____ EXTRACTED RECORDS

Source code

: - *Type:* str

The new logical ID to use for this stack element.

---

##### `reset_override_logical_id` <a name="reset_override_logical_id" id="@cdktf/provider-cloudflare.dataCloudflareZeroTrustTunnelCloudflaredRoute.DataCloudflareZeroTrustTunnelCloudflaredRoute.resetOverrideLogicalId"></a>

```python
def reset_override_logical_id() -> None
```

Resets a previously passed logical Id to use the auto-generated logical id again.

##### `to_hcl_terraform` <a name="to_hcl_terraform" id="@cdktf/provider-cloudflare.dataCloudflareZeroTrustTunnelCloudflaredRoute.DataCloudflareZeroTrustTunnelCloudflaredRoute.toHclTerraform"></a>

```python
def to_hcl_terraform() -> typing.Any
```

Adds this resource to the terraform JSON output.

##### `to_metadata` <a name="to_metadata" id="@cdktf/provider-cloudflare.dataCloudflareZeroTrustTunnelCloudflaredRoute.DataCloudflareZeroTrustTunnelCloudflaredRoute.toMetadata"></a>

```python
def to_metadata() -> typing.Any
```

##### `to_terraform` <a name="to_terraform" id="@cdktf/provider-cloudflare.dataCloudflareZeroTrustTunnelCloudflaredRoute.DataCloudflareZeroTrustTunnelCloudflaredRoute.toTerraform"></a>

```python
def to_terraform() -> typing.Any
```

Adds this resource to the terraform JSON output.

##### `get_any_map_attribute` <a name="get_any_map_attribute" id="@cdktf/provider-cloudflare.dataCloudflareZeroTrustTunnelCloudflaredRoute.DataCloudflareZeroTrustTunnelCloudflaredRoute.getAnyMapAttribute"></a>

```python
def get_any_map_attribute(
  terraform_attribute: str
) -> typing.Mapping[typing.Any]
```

________

ACTION ITEM>
Each line from the material above that mentions the word "DataCloudflareZeroTrustTunnelCloudflaredRoute" needs to be copied.

OUTPUT OF THE TASK>
##### `reset_override_logical_id` <a name="reset_override_logical_id" id="@cdktf/provider-cloudflare.dataCloudflareZeroTrustTunnelCloudflaredRoute.DataCloudflareZeroTrustTunnelCloudflaredRoute.resetOverrideLogicalId"></a>
##### `to_hcl_terraform` <a name="to_hcl_terraform" id="@cdktf/provider-cloudflare.dataCloudflareZeroTrustTunnelCloudflaredRoute.DataCloudflareZeroTrustTunnelCloudflaredRoute.toHclTerraform"></a>
##### `to_metadata` <a name="to_metadata" id="@cdktf/provider-cloudflare.dataCloudflareZeroTrustTunnelCloudflaredRoute.DataCloudflareZeroTrustTunnelCloudflaredRoute.toMetadata"></a>
##### `to_terraform` <a name="to_terraform" id="@cdktf/provider-cloudflare.dataCloudflareZeroTrustTunnelCloudflaredRoute.DataCloudflareZeroTrustTunnelCloudflaredRoute.toTerraform"></a>
##### `get_any_map_attribute` <a name="get_any_map_attribute" id="@cdktf/provider-cloudflare.dataCloudflareZeroTrustTunnelCloudflaredRoute.DataCloudflareZeroTrustTunnelCloudflaredRoute.getAnyMapAttribute"></a>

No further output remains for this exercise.